Abstract

H3C S12500CR is a next-generation flagship switch launched by H3C Technologies Co., Ltd. for AI computing and large-scale model scenarios. It adopts a CLOS+ orthogonal hardware architecture, achieving rate convergence between network and computing nodes, providing a 100% lossless data channel for networking and AI computing. It supports high-density, high-speed interface cards, meeting the requirements of ultra-large-scale data centers and AIGC computing networks for high-density, non-blocking server access.

The H3C 9855-G series switches are next-generation high-performance, high-density 400GE/100GE Ethernet switches designed by H3C for high- end data centers and AIGC computing scenarios. They support redundant hot-swappable power supplies and fans. The 9855-G can be deployed in next-generation data center core and aggregation networks, connecting upstream to S12500 series core switches via 400GE links and downstream to 400GE/200GE/100GE switches, providing high-bandwidth, large-capacity server access.

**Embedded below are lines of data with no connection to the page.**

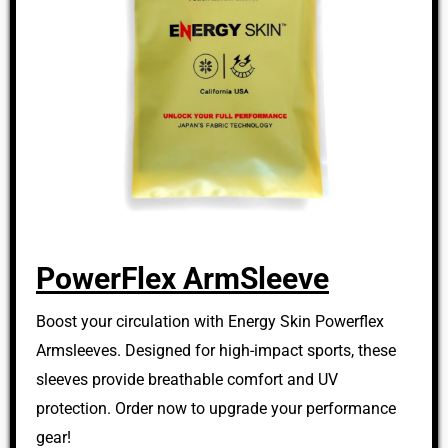
PowerFlex ArmSleeve
Boost your circulation with Energy Skin Powerflex
Armsleeves. Designed for high-impact sports, these
sleeves provide breathable comfort and UV
protection. Order now to upgrade your performance
gear!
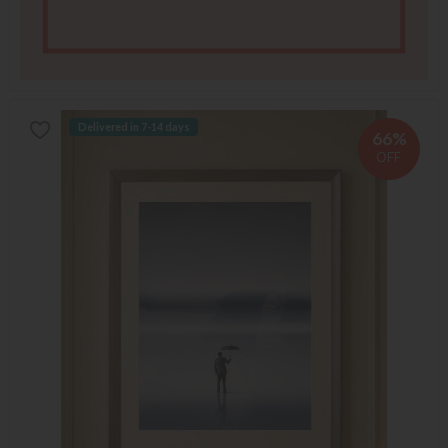
Delivered in 7-14 days
66%
OFF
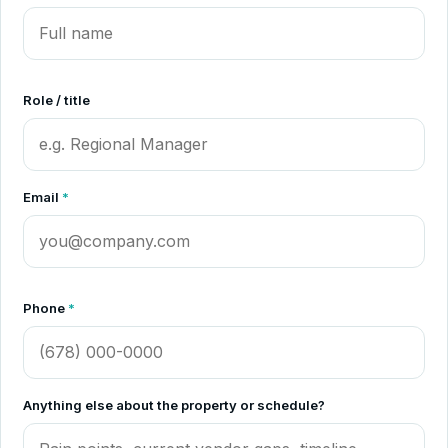
Role / title
Email
*
Phone
*
Anything else about the property or schedule?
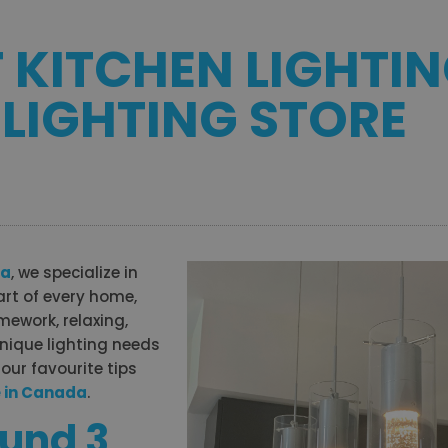
T KITCHEN LIGHTI
 LIGHTING STORE
da
, we specialize in
eart of every home,
mework, relaxing,
unique lighting needs
our favourite tips
e in Canada
.
ound 3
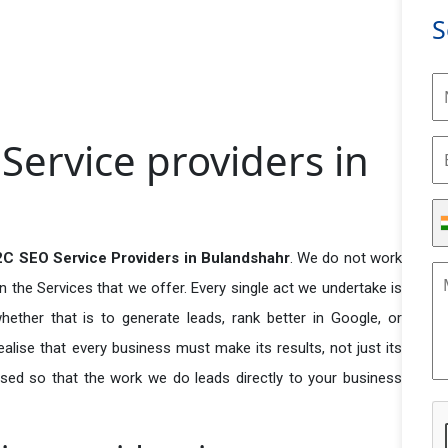
S
ervice providers in
C SEO Service Providers in Bulandshahr
. We do not work
n the Services that we offer. Every single act we undertake is
ether that is to generate leads, rank better in Google, or
ealise that every business must make its results, not just its
used so that the work we do leads directly to your business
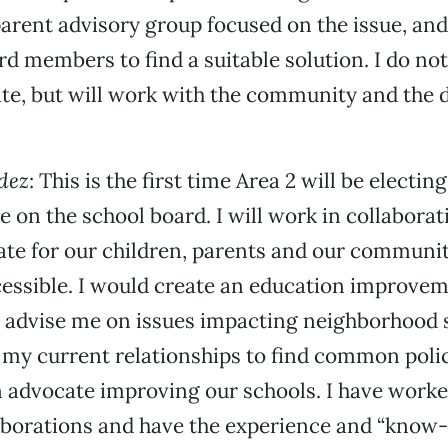
a parent advisory group focused on the issue, an
rd members to find a suitable solution. I do not
ate, but will work with the community and the di
dez
: This is the first time Area 2 will be electin
e on the school board. I will work in collaborat
te for our children, parents and our communit
essible. I would create an education improve
 advise me on issues impacting neighborhood 
 my current relationships to find common poli
advocate improving our schools. I have worked
aborations and have the experience and “know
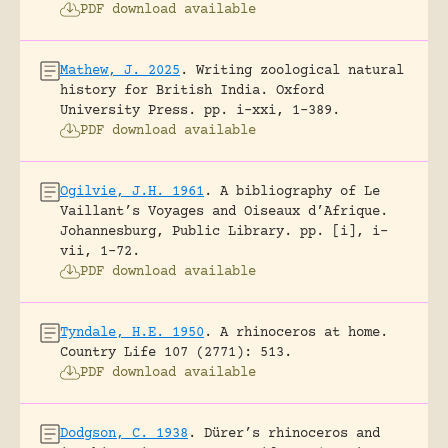
PDF download available
Mathew, J. 2025
.
Writing zoological natural
history for British India.
Oxford
University Press.
pp. i-xxi, 1-389.
PDF download available
Ogilvie, J.H. 1961
.
A bibliography of Le
Vaillant’s Voyages and Oiseaux d’Afrique.
Johannesburg, Public Library.
pp. [i], i-
vii, 1-72.
PDF download available
Tyndale, H.E. 1950
.
A rhinoceros at home.
Country Life 107 (2771): 513.
PDF download available
Dodgson, C. 1938
.
Dürer’s rhinoceros and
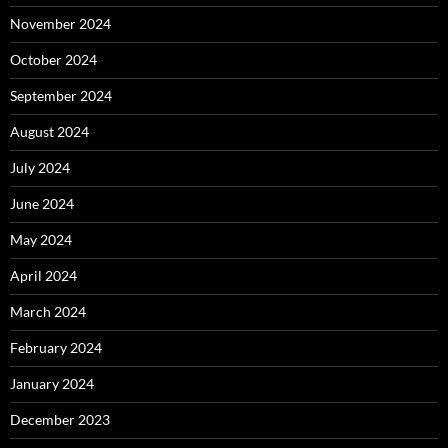
November 2024
October 2024
September 2024
August 2024
July 2024
June 2024
May 2024
April 2024
March 2024
February 2024
January 2024
December 2023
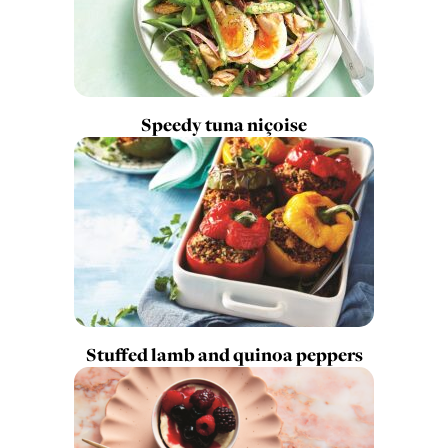
Speedy tuna niçoise
Stuffed lamb and quinoa peppers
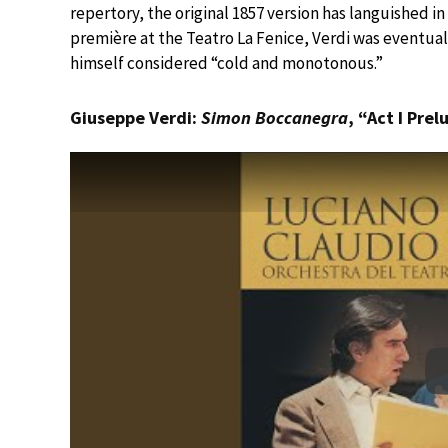
repertory, the original 1857 version has languished in
première at the Teatro La Fenice, Verdi was eventuall
himself considered “cold and monotonous.”
Giuseppe Verdi:
Simon Boccanegra
, “Act I Pre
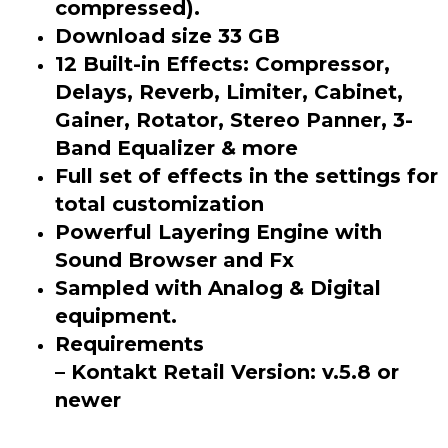
compressed).
Download size 33 GB
12 Built-in Effects: Compressor,
Delays, Reverb, Limiter, Cabinet,
Gainer, Rotator, Stereo Panner, 3-
Band Equalizer & more
Full set of effects in the settings for
total customization
Powerful Layering Engine with
Sound Browser and Fx
Sampled with Analog & Digital
equipment.
Requirements
– Kontakt Retail Version: v.5.8 or
newer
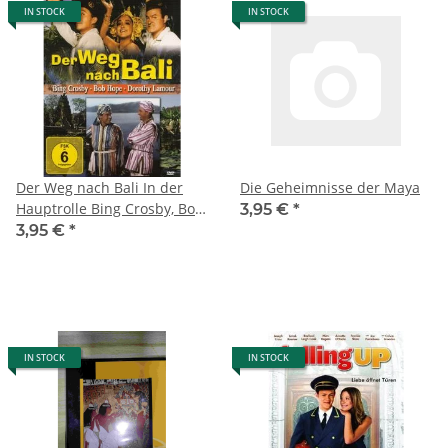
IN STOCK
IN STOCK
Der Weg nach Bali In der
Die Geheimnisse der Maya
Hauptrolle Bing Crosby, Bob
3,95 €
*
Hope, Dorothy Lamour und
3,95 €
*
Humphrey Bogart (2012)
IN STOCK
IN STOCK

Tolly evaluated the performance of the NVIDIA Collective Communication Library (NCCL) on a 64-GPU cluster and the training of a large-scale model (Llama3) under different network architectures. Specifically, the test compared the performance of an RDMA over Converged Ethernet (RoCE) network using H3C S12504CR, S12508CR, and S9855-32DH-G switches against an InfiniBand (IB) network using NVIDIA QM9700 switches in a 64-GPU environment. Both the RoCE and IB networks adopted the multi-track topology shown in Figure 1. In the RoCE network, H3C S12504CR and S12508CR switches functioned as spine devices, while the H3C S9855-32DH-G switch served as the leaf device connecting the servers.

The test results of NCCL and the large-scale language model Llama3 demonstrated that, under the same workload scenarios, RoCE delivers performance comparable to IB and ensures a consistent user experience.